Task requirements:
Convert every line of the records below into a numbered list, omitting any blank lines.

.....

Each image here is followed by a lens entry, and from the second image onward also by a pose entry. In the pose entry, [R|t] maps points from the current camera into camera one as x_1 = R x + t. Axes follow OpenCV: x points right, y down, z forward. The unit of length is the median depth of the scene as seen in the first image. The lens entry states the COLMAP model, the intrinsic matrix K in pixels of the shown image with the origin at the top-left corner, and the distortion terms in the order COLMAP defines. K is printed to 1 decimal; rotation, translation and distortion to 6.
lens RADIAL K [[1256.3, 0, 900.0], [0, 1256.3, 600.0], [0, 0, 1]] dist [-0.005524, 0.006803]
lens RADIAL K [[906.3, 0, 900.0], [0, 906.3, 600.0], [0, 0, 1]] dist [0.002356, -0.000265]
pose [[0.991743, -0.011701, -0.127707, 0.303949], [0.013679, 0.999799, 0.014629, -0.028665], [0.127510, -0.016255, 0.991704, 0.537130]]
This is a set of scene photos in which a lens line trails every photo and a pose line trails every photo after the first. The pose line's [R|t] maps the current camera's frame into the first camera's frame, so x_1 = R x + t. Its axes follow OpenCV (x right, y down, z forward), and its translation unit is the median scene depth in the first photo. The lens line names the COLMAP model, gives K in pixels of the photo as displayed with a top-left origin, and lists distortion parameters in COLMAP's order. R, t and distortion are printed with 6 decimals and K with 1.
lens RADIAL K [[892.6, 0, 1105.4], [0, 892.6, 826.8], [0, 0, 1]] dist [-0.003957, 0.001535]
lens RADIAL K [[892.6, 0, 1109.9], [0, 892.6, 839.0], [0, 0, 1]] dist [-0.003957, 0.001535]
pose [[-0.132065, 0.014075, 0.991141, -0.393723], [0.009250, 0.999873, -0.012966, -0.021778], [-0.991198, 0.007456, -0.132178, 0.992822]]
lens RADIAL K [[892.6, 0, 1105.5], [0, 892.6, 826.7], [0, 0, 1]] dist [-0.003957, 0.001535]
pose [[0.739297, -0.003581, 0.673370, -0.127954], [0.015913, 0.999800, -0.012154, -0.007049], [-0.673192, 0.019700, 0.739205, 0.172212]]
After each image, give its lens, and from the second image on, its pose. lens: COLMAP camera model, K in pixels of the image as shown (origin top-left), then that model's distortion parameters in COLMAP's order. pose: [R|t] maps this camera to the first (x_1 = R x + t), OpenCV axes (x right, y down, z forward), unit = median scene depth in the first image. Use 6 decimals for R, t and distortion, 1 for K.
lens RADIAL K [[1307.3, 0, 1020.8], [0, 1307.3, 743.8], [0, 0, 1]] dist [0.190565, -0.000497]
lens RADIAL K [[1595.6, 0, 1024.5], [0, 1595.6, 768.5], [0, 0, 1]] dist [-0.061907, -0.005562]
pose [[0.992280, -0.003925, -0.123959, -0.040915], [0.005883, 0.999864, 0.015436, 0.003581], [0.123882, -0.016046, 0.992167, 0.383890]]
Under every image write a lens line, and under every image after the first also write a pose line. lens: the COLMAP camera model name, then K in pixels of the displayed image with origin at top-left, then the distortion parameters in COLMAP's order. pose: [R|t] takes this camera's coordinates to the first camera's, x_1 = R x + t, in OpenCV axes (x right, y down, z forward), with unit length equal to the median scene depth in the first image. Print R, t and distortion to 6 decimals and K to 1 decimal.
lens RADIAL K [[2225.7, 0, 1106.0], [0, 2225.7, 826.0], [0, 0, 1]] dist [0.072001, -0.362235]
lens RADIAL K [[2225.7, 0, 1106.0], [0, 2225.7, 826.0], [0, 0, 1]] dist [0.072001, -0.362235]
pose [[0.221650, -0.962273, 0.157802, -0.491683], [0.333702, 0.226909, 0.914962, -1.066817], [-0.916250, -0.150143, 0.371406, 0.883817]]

.....

Answer box:
1. Each image here is followed by a lens entry, and from the second image onward also by a pose entry. In the pose entry, [R|t] maps points from the current camera into camera one as x_1 = R x + t. Axes follow OpenCV: x points right, y down, z forward. The unit of length is the median depth of the scene as seen in the first image. The lens entry states the COLMAP model, the intrinsic matrix K in pixels of the shown image with the origin at the top-left corner, and the distortion terms in the order COLMAP defines. K is printed to 1 decimal; rotation, translation and distortion to 6.
2. lens RADIAL K [[1256.3, 0, 900.0], [0, 1256.3, 600.0], [0, 0, 1]] dist [-0.005524, 0.006803]
3. lens RADIAL K [[906.3, 0, 900.0], [0, 906.3, 600.0], [0, 0, 1]] dist [0.002356, -0.000265]
4. pose [[0.991743, -0.011701, -0.127707, 0.303949], [0.013679, 0.999799, 0.014629, -0.028665], [0.127510, -0.016255, 0.991704, 0.537130]]
5. This is a set of scene photos in which a lens line trails every photo and a pose line trails every photo after the first. The pose line's [R|t] maps the current camera's frame into the first camera's frame, so x_1 = R x + t. Its axes follow OpenCV (x right, y down, z forward), and its translation unit is the median scene depth in the first photo. The lens line names the COLMAP model, gives K in pixels of the photo as displayed with a top-left origin, and lists distortion parameters in COLMAP's order. R, t and distortion are printed with 6 decimals and K with 1.
6. lens RADIAL K [[892.6, 0, 1105.4], [0, 892.6, 826.8], [0, 0, 1]] dist [-0.003957, 0.001535]
7. lens RADIAL K [[892.6, 0, 1109.9], [0, 892.6, 839.0], [0, 0, 1]] dist [-0.003957, 0.001535]
8. pose [[-0.132065, 0.014075, 0.991141, -0.393723], [0.009250, 0.999873, -0.012966, -0.021778], [-0.991198, 0.007456, -0.132178, 0.992822]]
9. lens RADIAL K [[892.6, 0, 1105.5], [0, 892.6, 826.7], [0, 0, 1]] dist [-0.003957, 0.001535]
10. pose [[0.739297, -0.003581, 0.673370, -0.127954], [0.015913, 0.999800, -0.012154, -0.007049], [-0.673192, 0.019700, 0.739205, 0.172212]]
11. After each image, give its lens, and from the second image on, its pose. lens: COLMAP camera model, K in pixels of the image as shown (origin top-left), then that model's distortion parameters in COLMAP's order. pose: [R|t] maps this camera to the first (x_1 = R x + t), OpenCV axes (x right, y down, z forward), unit = median scene depth in the first image. Use 6 decimals for R, t and distortion, 1 for K.
12. lens RADIAL K [[1307.3, 0, 1020.8], [0, 1307.3, 743.8], [0, 0, 1]] dist [0.190565, -0.000497]
13. lens RADIAL K [[1595.6, 0, 1024.5], [0, 1595.6, 768.5], [0, 0, 1]] dist [-0.061907, -0.005562]
14. pose [[0.992280, -0.003925, -0.123959, -0.040915], [0.005883, 0.999864, 0.015436, 0.003581], [0.123882, -0.016046, 0.992167, 0.383890]]
15. Under every image write a lens line, and under every image after the first also write a pose line. lens: the COLMAP camera model name, then K in pixels of the displayed image with origin at top-left, then the distortion parameters in COLMAP's order. pose: [R|t] takes this camera's coordinates to the first camera's, x_1 = R x + t, in OpenCV axes (x right, y down, z forward), with unit length equal to the median scene depth in the first image. Print R, t and distortion to 6 decimals and K to 1 decimal.
16. lens RADIAL K [[2225.7, 0, 1106.0], [0, 2225.7, 826.0], [0, 0, 1]] dist [0.072001, -0.362235]
17. lens RADIAL K [[2225.7, 0, 1106.0], [0, 2225.7, 826.0], [0, 0, 1]] dist [0.072001, -0.362235]
18. pose [[0.221650, -0.962273, 0.157802, -0.491683], [0.333702, 0.226909, 0.914962, -1.066817], [-0.916250, -0.150143, 0.371406, 0.883817]]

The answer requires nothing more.